Marcienne intervint de nouveau.
Elle s’était glissée entre son père et le comte:
–Papa, tu devrais aller, avec M. le comte, chercher les deux enfants, dit-elle d’une voix caressante.
Paupe fronça le sourcil.
–Non, non, c’est inutile! se hâta de répondre M. d’Arsonval. Les enfants m’attendent près d’ici, avec un domestique.
Paupe, qui ne voulait ni obéir à sa fille pour plaire au comte, ni déplaire à Marcienne en lui désobéissant, fit un geste vague, indécis, comme il lui en était échappé un assez grand nombre depuis le commencement de cette scène.
Reconduit par Marcienne, qui prit la lampe pour l’éclairer jusqu’à la porte, et hors la porte, dans la rue noire du village, M. d’Arsonval sortit.
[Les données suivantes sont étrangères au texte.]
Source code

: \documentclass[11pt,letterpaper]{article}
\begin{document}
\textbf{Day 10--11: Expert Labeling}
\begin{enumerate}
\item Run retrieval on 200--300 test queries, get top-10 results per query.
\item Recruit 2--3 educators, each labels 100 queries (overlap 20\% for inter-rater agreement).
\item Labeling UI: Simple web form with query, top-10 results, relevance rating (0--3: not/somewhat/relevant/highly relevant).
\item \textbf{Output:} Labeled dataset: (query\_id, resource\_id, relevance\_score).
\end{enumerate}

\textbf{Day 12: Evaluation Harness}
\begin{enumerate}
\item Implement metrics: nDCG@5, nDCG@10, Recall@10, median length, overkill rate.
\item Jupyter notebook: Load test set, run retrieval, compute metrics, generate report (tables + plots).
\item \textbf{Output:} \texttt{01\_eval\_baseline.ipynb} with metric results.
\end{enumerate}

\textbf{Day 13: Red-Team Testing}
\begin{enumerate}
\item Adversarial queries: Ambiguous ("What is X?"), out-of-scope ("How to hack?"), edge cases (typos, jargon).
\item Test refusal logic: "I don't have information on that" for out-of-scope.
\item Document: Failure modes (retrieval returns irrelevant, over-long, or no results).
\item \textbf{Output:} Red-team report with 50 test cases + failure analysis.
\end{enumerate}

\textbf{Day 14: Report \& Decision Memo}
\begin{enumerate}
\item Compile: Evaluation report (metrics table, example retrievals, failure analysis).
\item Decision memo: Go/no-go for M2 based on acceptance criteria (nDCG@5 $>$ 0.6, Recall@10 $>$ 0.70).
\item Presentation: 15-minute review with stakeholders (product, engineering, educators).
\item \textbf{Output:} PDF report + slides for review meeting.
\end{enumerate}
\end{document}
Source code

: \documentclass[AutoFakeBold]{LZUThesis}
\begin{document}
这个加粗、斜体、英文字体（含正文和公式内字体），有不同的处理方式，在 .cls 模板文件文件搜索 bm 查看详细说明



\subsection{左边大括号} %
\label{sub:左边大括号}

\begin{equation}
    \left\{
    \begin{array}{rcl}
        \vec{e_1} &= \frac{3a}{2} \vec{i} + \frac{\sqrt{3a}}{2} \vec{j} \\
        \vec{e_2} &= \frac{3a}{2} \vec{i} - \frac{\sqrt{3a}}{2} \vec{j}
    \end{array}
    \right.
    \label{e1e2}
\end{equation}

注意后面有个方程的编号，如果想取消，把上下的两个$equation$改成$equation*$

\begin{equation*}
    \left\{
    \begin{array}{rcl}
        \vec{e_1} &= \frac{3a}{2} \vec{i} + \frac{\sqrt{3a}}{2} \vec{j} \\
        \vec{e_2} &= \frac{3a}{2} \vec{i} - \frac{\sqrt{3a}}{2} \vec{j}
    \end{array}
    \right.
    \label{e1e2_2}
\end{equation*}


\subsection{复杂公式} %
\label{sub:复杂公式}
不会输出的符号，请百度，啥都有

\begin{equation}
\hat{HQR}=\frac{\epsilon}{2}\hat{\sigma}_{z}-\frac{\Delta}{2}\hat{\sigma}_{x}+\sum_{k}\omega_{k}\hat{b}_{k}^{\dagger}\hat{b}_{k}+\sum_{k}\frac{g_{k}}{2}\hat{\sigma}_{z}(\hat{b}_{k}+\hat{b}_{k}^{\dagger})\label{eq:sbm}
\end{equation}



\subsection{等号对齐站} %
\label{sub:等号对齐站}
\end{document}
Quand Marcienne fut rentrée et eut reposé la lampe sur la table, M. Paupe éclata. L’absence de sa fille pendant une minute, lui avait rendu un peu de courage:
–De quoi te mêles-tu, gamine? dit-il d’un air féroce.
–J’ai mal fait? demanda ingénument Marcienne.
–Tu avais bien besoin d’attirer ici ces enfants!
–Je ne les attire pas. Fallait-il les laisser coucher dehors?
–Bah! Ils auraient bien couché au château. On n’y mettra pas le feu cette nuit.
–Ils sont gentils, ces enfants ! reprit Marcienne avec le sourire d’envie d’un enfant gâté devant un étalage de poupées.
–Comment le sais-tu?
Paupe se souvenait, avec dépit, qu’il les avait trouvés, lui aussi, fort gentils, en les voyant jouer sur la pelouse, et que-c’était cette gentillesse même qui l’avait exaspéré.
–Je les ai souvent vus passer, répliqua Marcienne rêveuse.
–Ils ne te paraîtront plus gentils dans quelques jours, quand ils auront tout envahi ici.
–Ah! j’y pense! Il faut préparer leur lit s’écria la petite fille d’un ton de pitié mêlée d’une sorte de gaieté prompte.
–Leur lit?
Paupe crispa ses poings.
–Ils ne peuvent pas coucher par terre! dit humblement Marcienne.
–Ah! cette race d’Arsonval!–s’écria Paupe,–faut-il qu’elle me poursuive jusqu’ici!